» DESCRIPTION OF THE TASK: Below are several entries. Transcribe exactly those lines that fall from the one with "counter c1 (M,clk,Qn0,Qn1,Qn2,Qn3,Qn4, Q0,Q1,Q2,Q3,Q4);" through the one with "assign s3=( ~A & ~B & ~C & D & E);", end lines included.

» DATASET:
|---|
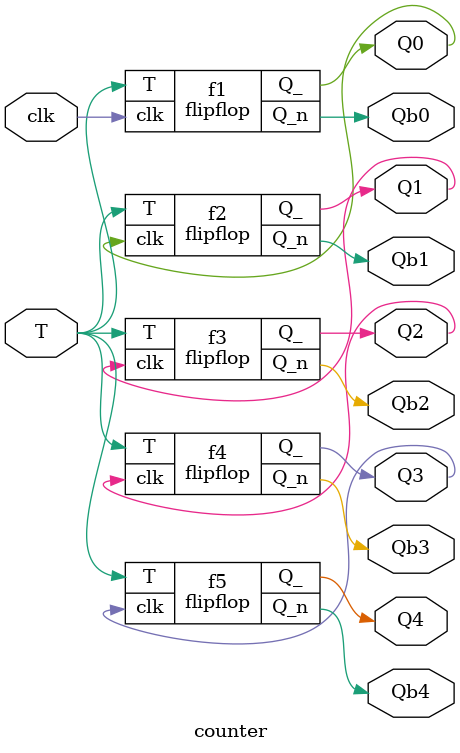
<source format=v>







`timescale 1ns / 1ps
module final(input M, clk,output r1,r2,r3,r4,g1,g2,g3,g4,y1,y2,y3,y4 );
wire Q1,Q2,Q3,Q4,Q0,M;
wire Qn0,Qn1,Qn2,Qn3,Qn4;
wire s0, s1,s2,s3,s4,s5,s6,s7,s8,s9,s10,s11,s12
   ,s13,s14,s15,s16,s17,s18,s19,s20,s21,s22,s23,s24,s25,s26,s27,s28,s29,s30,s31;
counter c1 (M,clk,Qn0,Qn1,Qn2,Qn3,Qn4, Q0,Q1,Q2,Q3,Q4);
demux32_1 d1( Q4,Q3,Q2,Q1,Q0,s0, s1,s2,s3,s4,s5,s6,s7,s8,s9,s10,s11,s12
   ,s13,s14,s15,s16,s17,s18,s19,s20,s21,s22,s23,s24,s25,s26,s27,s28,s29,s30,s31);
assign g1= s0|s1|s2|s3|s4|s5|s6; 
assign g2= s8|s9|s10|s11|s12|s13|s14; 
assign g3=s16|s17|s18|s19|s20|s21|s22;
assign g4=s24|s25|s26|s27|s28|s29|s30;
assign y1=s7|s31;
assign  y2=s7|s15;
assign y3=s15|s23;
assign y4=s23|s31;
assign r1= ~y1&~g1;
assign r2= ~y2&~g2;
assign r3= ~y3&~g3;
assign r4= ~y4 &~g4;
endmodule

module flipflop(clk,T,Q_,Q_n);
input clk,T;
output Q_,Q_n;
reg Q_,Q_n;
wire clk,T;
initial
begin
Q_=1'b0;
Q_n=1'b1;
end
    always@(posedge(clk))
    begin
       if(T==0) begin Q_=Q_;Q_n=Q_n; end
   else if (T==1) begin Q_=~Q_; Q_n=~Q_n; end
      end
endmodule
   module demux32_1(A,B,C,D,E,s0,s1,s2,s3,s4,s5,s6,s7,s8,s9,s10,s11,s12
   ,s13,s14,s15,s16,s17,s18,s19,s20,s21,s22,s23,s24,s25,s26,s27,s28,s29,s30,s31);
input A,B,C,D,E;
output s0,s1,s2,s3,s4,s5,s6,s7,s8,s9,s10,s11,s12
   ,s13,s14,s15,s16,s17,s18,s19,s20,s21,s22,s23,s24,s25,s26,s27,s28,s29,s30,s31;



assign s0=( ~A & ~B & ~C & ~D & ~E);
assign s1=( ~A & ~B & ~C & ~D & E);
assign s2=( ~A & ~B & ~C & D & ~E);
assign s3=( ~A & ~B & ~C & D & E);
assign s4=( ~A & ~B & C & ~D & ~E);
assign s5=( ~A & ~B & C & ~D & E);
assign s6=( ~A & ~B & C & D & ~E);
assign s7=( ~A & ~B & C & D & E);
assign s8=( ~A & B & ~C & ~D & ~E);
assign s9=( ~A & B & ~C & ~D & E);
assign s10=( ~A & B & ~C & D & ~E);
assign s11=( ~A & B & ~C & D & E);
assign s12=( ~A & B & C & ~D & ~E);
assign s13=( ~A & B & C & ~D & E);
assign s14=( ~A & B & C & D & ~E);
assign s15=( ~A & B & C & D & E);
assign s16=( A & ~B & ~C & ~D &~ E);
assign s17=( A & ~B & ~C & ~D & E);
assign s18=( A & ~B & ~C & D & ~E);
assign s19=( A & ~B & ~C & D & E);
assign s20=( A & ~B & C & ~D & ~E);
assign s21=( A & ~B & C & ~D & E);
assign s22=( A & ~B & C & D & ~E);
assign s23=( A & ~B & C & D & E);
assign s24=( A & B & ~C & ~D & ~E);
assign s25=( A & B & ~C & ~D & E);
assign s26=( A & B & ~C & D & ~E);
assign s27=( A & B & ~C & D & E);
assign s28=( A & B & C & ~D & ~E);
assign s29=( A & B & C & ~D & E);
assign s30=( A & B & C & D & ~E);
assign s31=( A & B & C & D & E);

endmodule

         
module counter(T, clk, Q0,Q1,Q2,Q3,Q4,Qb0,Qb1,Qb2,Qb3,Qb4);
input T,clk;
output Q0,Q1,Q2,Q3,Q4;
output Qb0,Qb1,Qb2,Qb3,Qb4; 
     
    flipflop  f1(clk,T,Q0,Qb0);
     flipflop  f2(Q0,T,Q1,Qb1);
     flipflop  f3(Q1,T,Q2,Qb2);
     flipflop  f4(Q2,T,Q3,Qb3);
     flipflop  f5(Q3,T,Q4,Qb4);  
endmodule



</source>
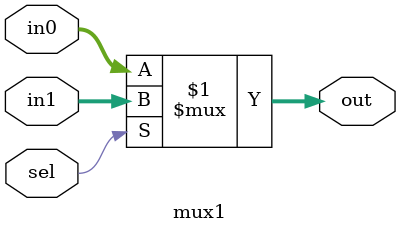
<source format=v>
`timescale 1ns / 1ps


module mux1(output [8:0] out, input sel, input [8:0] in0,in1);
assign out = sel ? in1 : in0;
endmodule

</source>
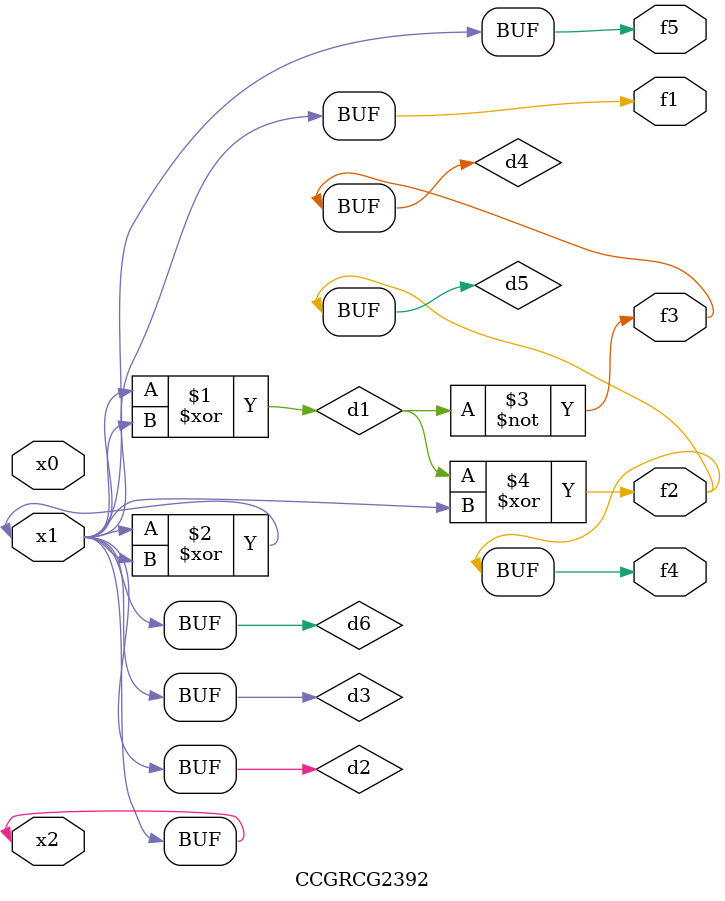
<source format=v>
module CCGRCG2392(
	input x0, x1, x2,
	output f1, f2, f3, f4, f5
);

	wire d1, d2, d3, d4, d5, d6;

	xor (d1, x1, x2);
	buf (d2, x1, x2);
	xor (d3, x1, x2);
	nor (d4, d1);
	xor (d5, d1, d2);
	buf (d6, d2, d3);
	assign f1 = d6;
	assign f2 = d5;
	assign f3 = d4;
	assign f4 = d5;
	assign f5 = d6;
endmodule

</source>
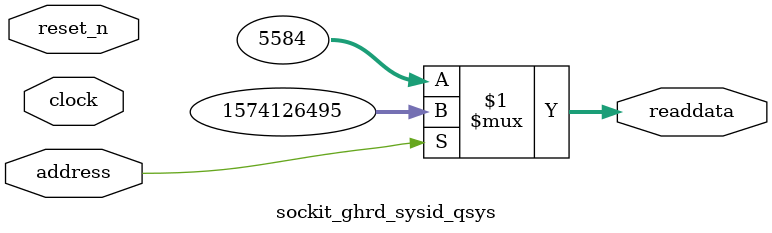
<source format=v>



// synthesis translate_off
`timescale 1ns / 1ps
// synthesis translate_on

// turn off superfluous verilog processor warnings 
// altera message_level Level1 
// altera message_off 10034 10035 10036 10037 10230 10240 10030 

module sockit_ghrd_sysid_qsys (
               // inputs:
                address,
                clock,
                reset_n,

               // outputs:
                readdata
             )
;

  output  [ 31: 0] readdata;
  input            address;
  input            clock;
  input            reset_n;

  wire    [ 31: 0] readdata;
  //control_slave, which is an e_avalon_slave
  assign readdata = address ? 1574126495 : 5584;

endmodule



</source>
|---|
» SOLUTION:
counter c1 (M,clk,Qn0,Qn1,Qn2,Qn3,Qn4, Q0,Q1,Q2,Q3,Q4);
demux32_1 d1( Q4,Q3,Q2,Q1,Q0,s0, s1,s2,s3,s4,s5,s6,s7,s8,s9,s10,s11,s12
   ,s13,s14,s15,s16,s17,s18,s19,s20,s21,s22,s23,s24,s25,s26,s27,s28,s29,s30,s31);
assign g1= s0|s1|s2|s3|s4|s5|s6; 
assign g2= s8|s9|s10|s11|s12|s13|s14; 
assign g3=s16|s17|s18|s19|s20|s21|s22;
assign g4=s24|s25|s26|s27|s28|s29|s30;
assign y1=s7|s31;
assign  y2=s7|s15;
assign y3=s15|s23;
assign y4=s23|s31;
assign r1= ~y1&~g1;
assign r2= ~y2&~g2;
assign r3= ~y3&~g3;
assign r4= ~y4 &~g4;
endmodule

module flipflop(clk,T,Q_,Q_n);
input clk,T;
output Q_,Q_n;
reg Q_,Q_n;
wire clk,T;
initial
begin
Q_=1'b0;
Q_n=1'b1;
end
    always@(posedge(clk))
    begin
       if(T==0) begin Q_=Q_;Q_n=Q_n; end
   else if (T==1) begin Q_=~Q_; Q_n=~Q_n; end
      end
endmodule
   module demux32_1(A,B,C,D,E,s0,s1,s2,s3,s4,s5,s6,s7,s8,s9,s10,s11,s12
   ,s13,s14,s15,s16,s17,s18,s19,s20,s21,s22,s23,s24,s25,s26,s27,s28,s29,s30,s31);
input A,B,C,D,E;
output s0,s1,s2,s3,s4,s5,s6,s7,s8,s9,s10,s11,s12
   ,s13,s14,s15,s16,s17,s18,s19,s20,s21,s22,s23,s24,s25,s26,s27,s28,s29,s30,s31;



assign s0=( ~A & ~B & ~C & ~D & ~E);
assign s1=( ~A & ~B & ~C & ~D & E);
assign s2=( ~A & ~B & ~C & D & ~E);
assign s3=( ~A & ~B & ~C & D & E);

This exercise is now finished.